Reproduce the essay on Catholic higher education below word for word, from its title through its final sentence.

Passage>
+ + + + +

A cold shoulder to Cardinal Newman

By MICHAEL TRUE

Immersed in Catholic higher education for 40 years, I have heard administrators and clerics, though few academics, speak about something called the Catholic intellectual tradition. The presumption is that there is one, or that it’s obvious which of various and conflicting traditions within Catholicism the person is referring to.

Educated at public and private universities and teaching at 20 others here and abroad, I have yet to discover any fundamental difference between Catholic institutions and other institutions of higher learning, with two exceptions. First, faculty and administrators at church-related institutions seem oddly obeisant to church hierarchy. Second, the Vatican occasionally exerts an anti-intellectual influence as it did in Pope John Paul II’s apostolic constitution on higher education, Ex Corde Ecclesiae.

+ + + + +

Source excerpt>
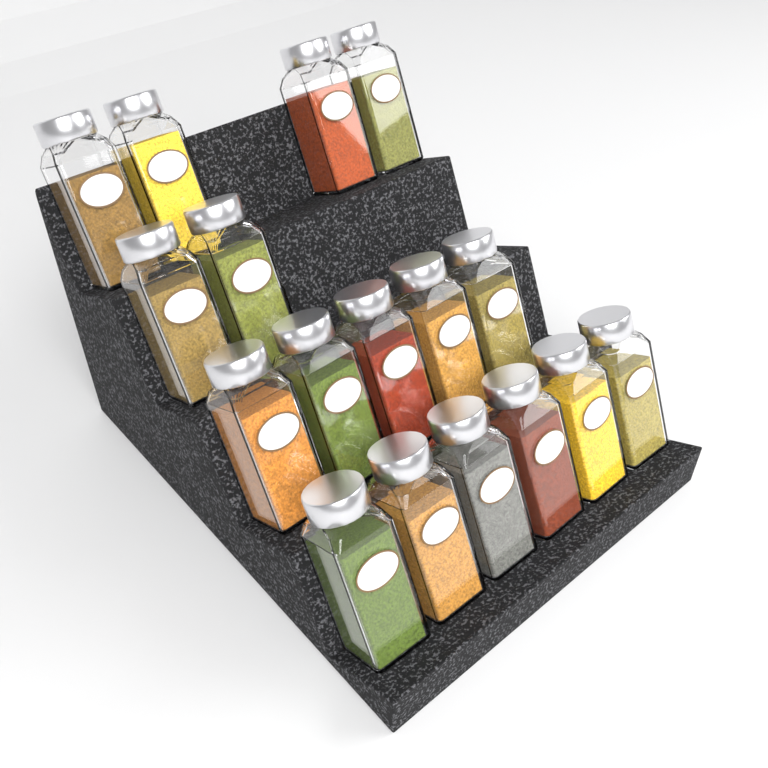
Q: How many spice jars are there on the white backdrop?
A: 17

+ + + + +

Complete answer>
A cold shoulder to Cardinal Newman

By MICHAEL TRUE

Immersed in Catholic higher education for 40 years, I have heard administrators and clerics, though few academics, speak about something called the Catholic intellectual tradition. The presumption is that there is one, or that it’s obvious which of various and conflicting traditions within Catholicism the person is referring to.

Educated at public and private universities and teaching at 20 others here and abroad, I have yet to discover any fundamental difference between Catholic institutions and other institutions of higher learning, with two exceptions. First, faculty and administrators at church-related institutions seem oddly obeisant to church hierarchy. Second, the Vatican occasionally exerts an anti-intellectual influence as it did in Pope John Paul II’s apostolic constitution on higher education, Ex Corde Ecclesiae.